Fatima, on the other hand, sounds strong but tense, her face tight-lipped in the projection as though she’s restraining some powerful emotion: Anger? Frustration? Annoyance with having to relate this painful story again?
There’s no real way to come at it subtly after all this time, but Jibrail tries, asking in that too-high voice about Fatima’s familiarity with tsubames and when she decided to run for head of state. Minzhe, leaning back into the slope behind him, wonders if the commander is feeding him the questions. He watches as Khaled scores a goal and Mohamed disputes it. AbdelKadir’s fingers, hanging loosely off the arm of his chair, are centimeters from Minzhe’s knee, and he examines that distance clinically, wondering about its rationale.
“You killed my father!” Jibrail says, shaky. Minzhe jerks. AbdelKadir glances at him, and Minzhe slaps his ankle as though killing a mosquito. He focuses on the spot until he feels AbdelKadir look away again. Unfortunately, somewhere in that sequence, AbdelKadir readjusted his hands to his lap.
“I did not kill them!” Fatima is saying with cold fury. “I did not want to kill my husband. I still don’t even understand how it was done! But I am sure it was Information that killed him. Talk to them!”
Minzhe is blinking up Information, wondering how he could possibly have missed that Jibrail is Al-Jabali’s son, and blinks again in confusion when a different name comes up. Embarrassingly, it takes another two links for him to understand: Jibrail’s father was Al-Jabali’s bodyguard, and a militia soldier in his own right, killed with his charge in the explosion. Minzhe sighs.
“Everything okay?” AbdelKadir asks.
“Fine,” Minzhe says shortly.
Fatima is still talking. “They come here; they spy on us. They decide who they want in charge, and then they control
them. And if they can’t be controlled”—she mimes a flamethrower’s gush. “That’s why it happened while they were here. I don’t know if the whole organization killed him and those people are here to clean up, or if there is some division within them. Maybe they are spying on themselves and my husband was killed because of it. But you can be sure it was them.”
“You really think so?” Jibrail asks, sounding younger than ever. “Why would Information kill him, though? Was he standing up to them?” He says it with a sort of admiration.

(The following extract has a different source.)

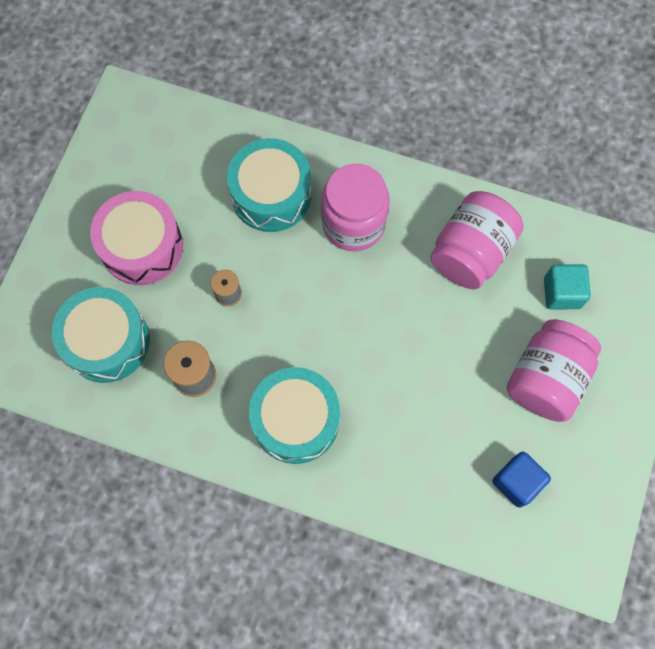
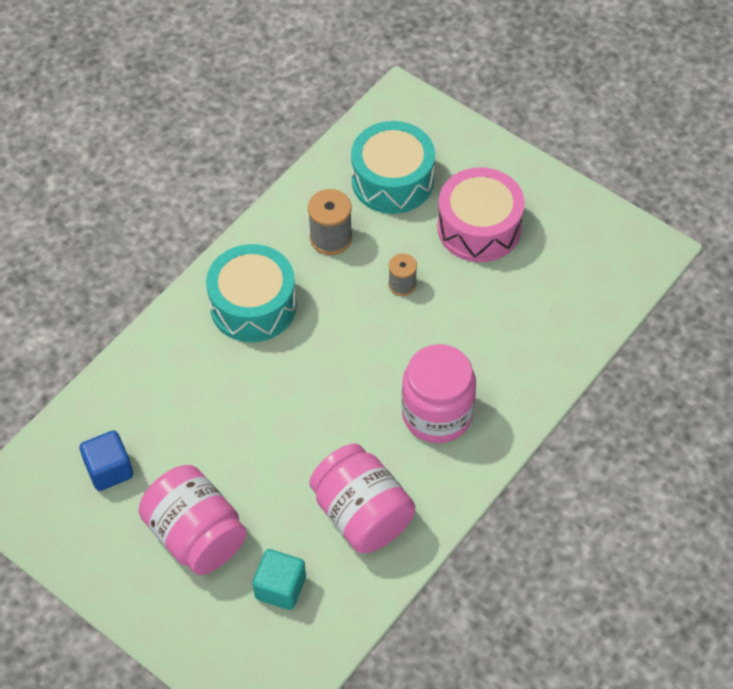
camera: 110 degrees right, 15 degrees down
turquoise drum [227,138,312,232] -> none

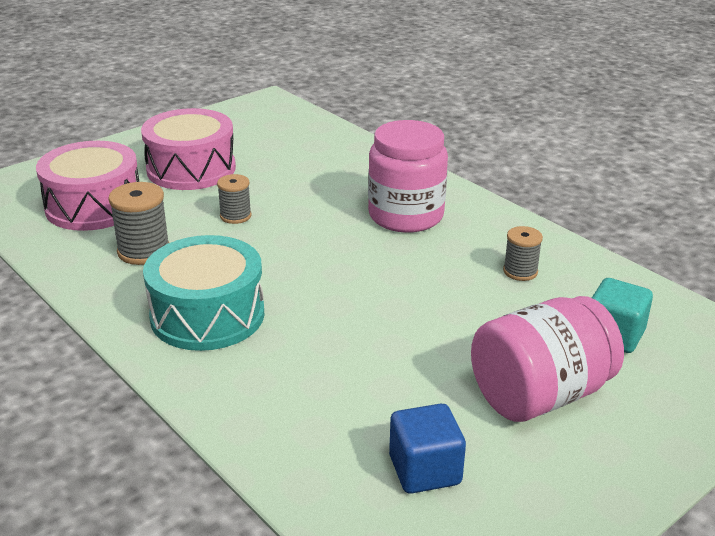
camera: 80 degrees left, 25 degrees down
pink jar [309,444,415,553] -> grey spool [503,226,543,281]
turquoise drum [351,121,435,214] -> pink drum [36,141,139,231]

“I don’t know; ask them!” Fatima hisses.
Minzhe hears a buzzing, probably as much as the recorder can pick up of the commander yelling into Jibrail’s earpiece. “Do you have any evidence?” Jibrail squeaks.

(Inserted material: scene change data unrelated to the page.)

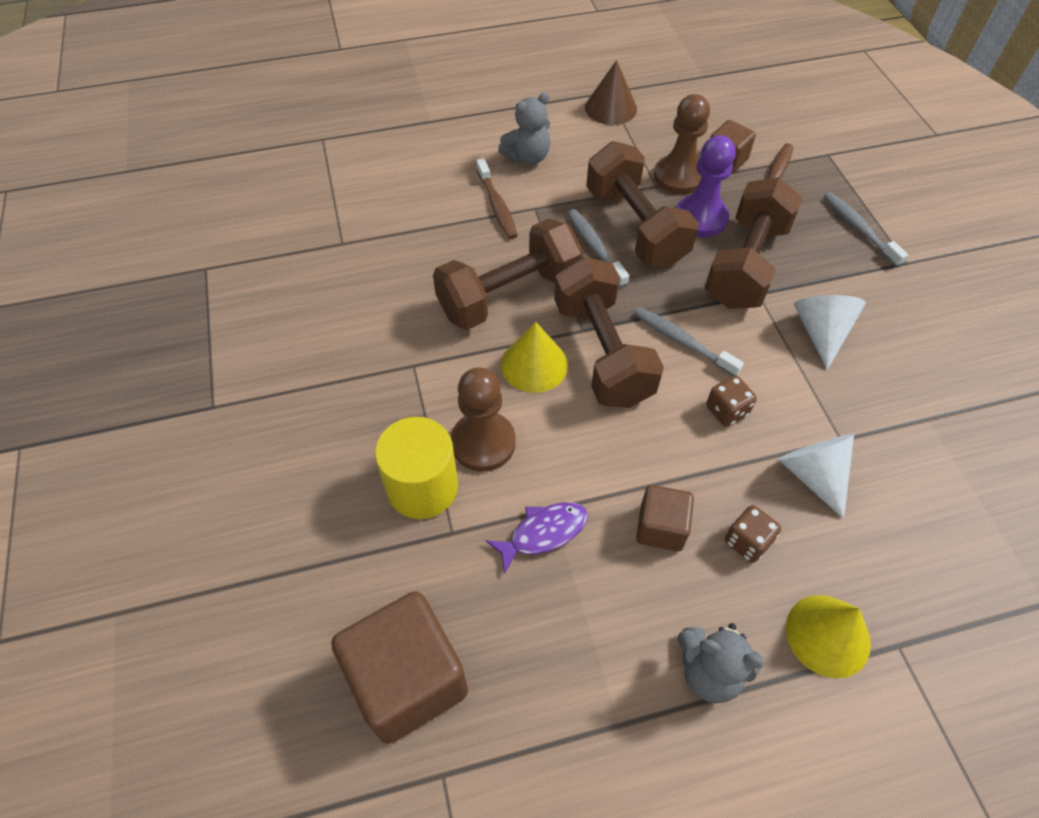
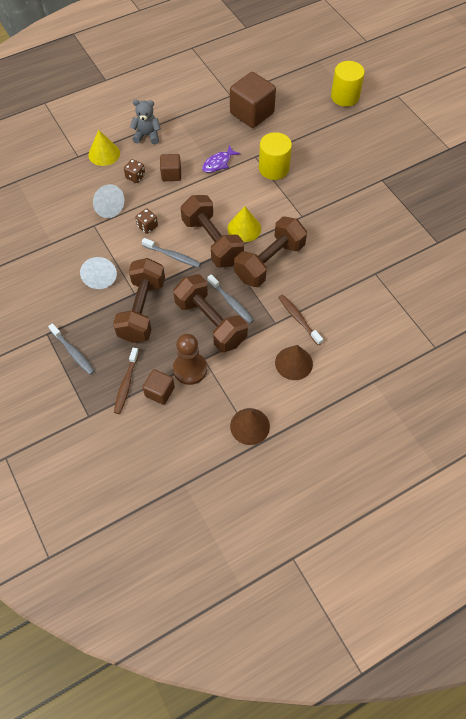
camera: 165 degrees right, 5 degrees up
brown pawn [451,368,516,472] -> none
grey teddy bear [498,92,550,165] -> brown cone [275,345,313,380]
purple pawn [676,135,736,237] -> none
none -> yellow cylinder [331,61,365,107]

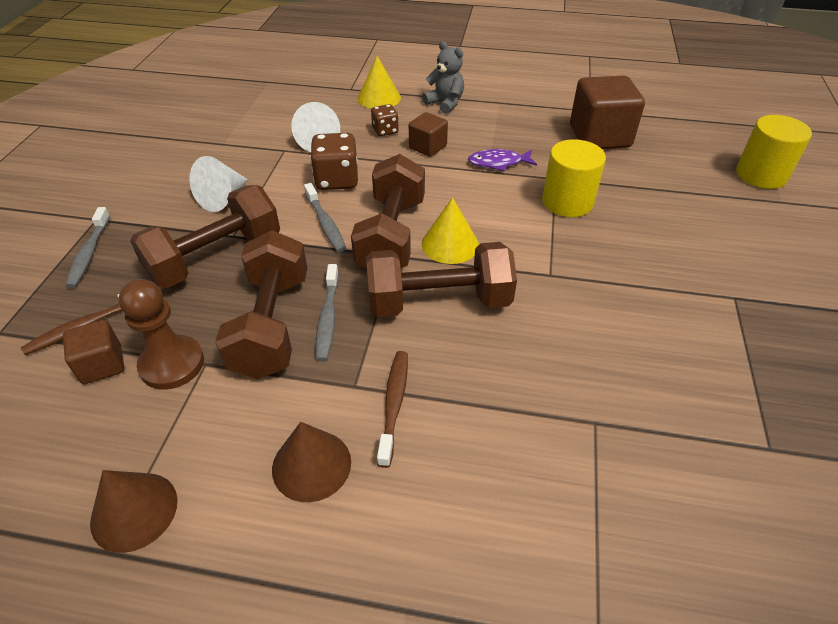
camera: 40 degrees right, 15 degrees down
brown dice [135,208,158,234] -> brown dice [310,133,358,190], size x1.68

“How could I have evidence?” Fatima spreads her palms. “I did not see the explosion, I have no experience with these machines, the body…” She breaks off into hoarse sobs and shuts off her vid.
Jibrail sputters his closing out as quickly as he can. “Thank you for speaking with us. We’ll be in touch.” And the recording is closed.

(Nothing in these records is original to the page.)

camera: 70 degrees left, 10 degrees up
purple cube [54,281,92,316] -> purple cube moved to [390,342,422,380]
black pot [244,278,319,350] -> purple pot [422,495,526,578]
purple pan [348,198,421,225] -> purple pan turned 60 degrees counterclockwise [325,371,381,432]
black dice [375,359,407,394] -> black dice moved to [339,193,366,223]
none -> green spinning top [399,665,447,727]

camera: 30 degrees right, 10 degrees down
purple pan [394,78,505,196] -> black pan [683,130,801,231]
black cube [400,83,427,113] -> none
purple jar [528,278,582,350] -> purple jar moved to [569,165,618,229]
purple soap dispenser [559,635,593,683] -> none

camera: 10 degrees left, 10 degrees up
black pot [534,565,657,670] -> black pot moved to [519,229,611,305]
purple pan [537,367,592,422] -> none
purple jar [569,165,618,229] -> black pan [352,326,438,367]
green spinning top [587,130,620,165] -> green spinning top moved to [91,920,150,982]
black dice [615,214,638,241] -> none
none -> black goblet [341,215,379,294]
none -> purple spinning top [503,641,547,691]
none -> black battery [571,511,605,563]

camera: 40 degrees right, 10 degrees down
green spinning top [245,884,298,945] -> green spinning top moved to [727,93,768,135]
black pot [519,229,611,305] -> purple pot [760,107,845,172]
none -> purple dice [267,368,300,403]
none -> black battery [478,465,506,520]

Minzhe blinks his vision clear and looks down at the soldiers scuffling and playing in the sand below him. He starts composing a careful message to Roz.
CHAPTER 18
Mishima steps into the shadow of the close-planted pines and lets her eyes make the adjustment from the well-lit streets of Geneva. If the bomber noticed her pursuit, he or she could be waiting under these trees to ambush her.
There’s another reason to be cautious. Being a spy anywhere is risky, and Information will disavow any knowledge of her if it becomes politically expedient, but they have enough power that such a circumstance is unlikely. The weight of their authority provides her some protection anywhere in micro-democratic territory. In the null state on the other side of this line, she’ll be entirely on her own, and from what she’s heard, the Swiss are not welcoming to migrants who cross the border without permission.